Brighton & Hove Albion
- Chairman: Tony Bloom
- Manager: Jay Lovett
- Stadium: Withdean Stadium
- Premier Southern Division: 4th
- FA Cup: Third round
- League Cup: Round of 16
- ← 2011–122013–14 →

= 2012–13 Brighton & Hove Albion W.F.C. season =

Football season

The 2012–13 Brighton & Hove Albion W.F.C season was the club's 22nd season that saw them compete in the FA Women's Premier League Southern Division, the third tier of English women's football pyramid. The women's team finished fourth in the league, which saw a young Fran Kirby help Reading become champions.

Former professional defender Jay Lovett, who previously played professionally for Plymouth Argyle, Crawley Town and Brentford FC was manager of the women's team and later went on to manage Burgess Hill Town.

== Season overview ==
Brighton finished the campaign strong, finishing in fourth place out of ten teams in the Southern Division.

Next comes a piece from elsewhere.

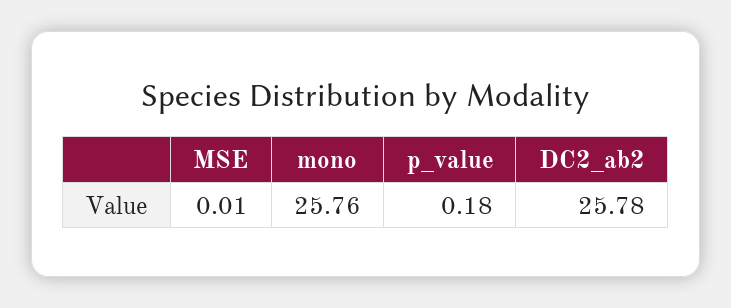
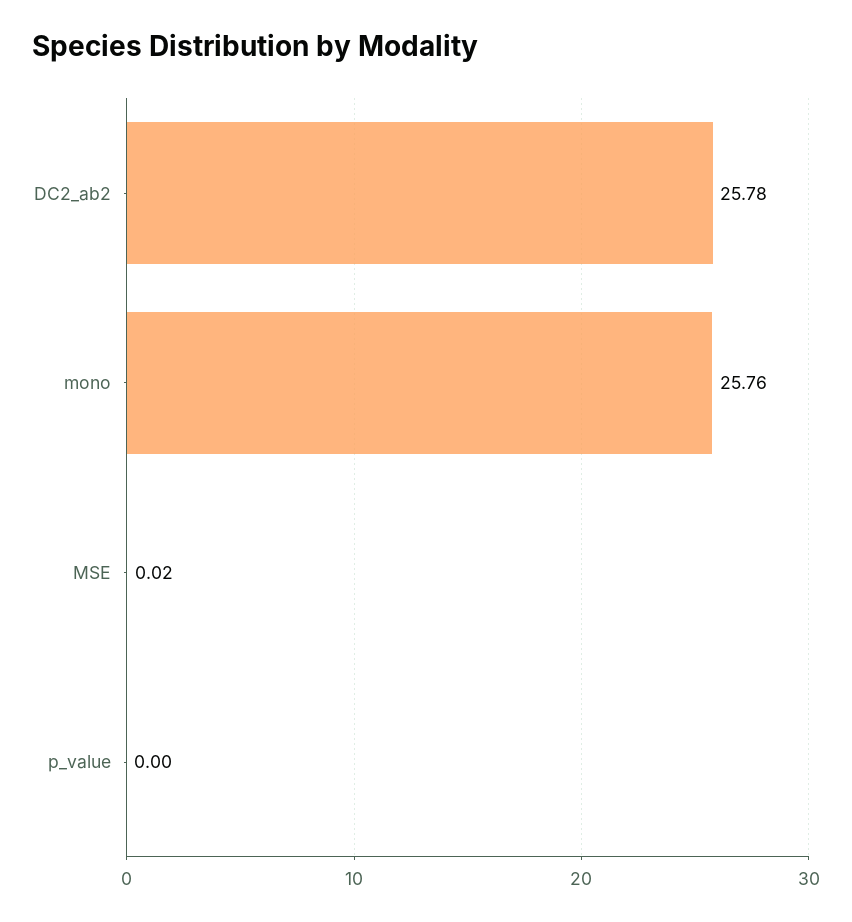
MSE: 0.01 -> 0.02
p_value: 0.18 -> 0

Over 18 league fixtures, the club secured eight wins, four draws and six defeats, accumulating a total of 28 points.

== Cup competitions ==
=== Sussex Challenge Cup ===
The senior women's team won the Sussex Women's Challenge Cup. There was no Sussex Women's Challenge Trophy held this year, which is usually contested by the women's development squad.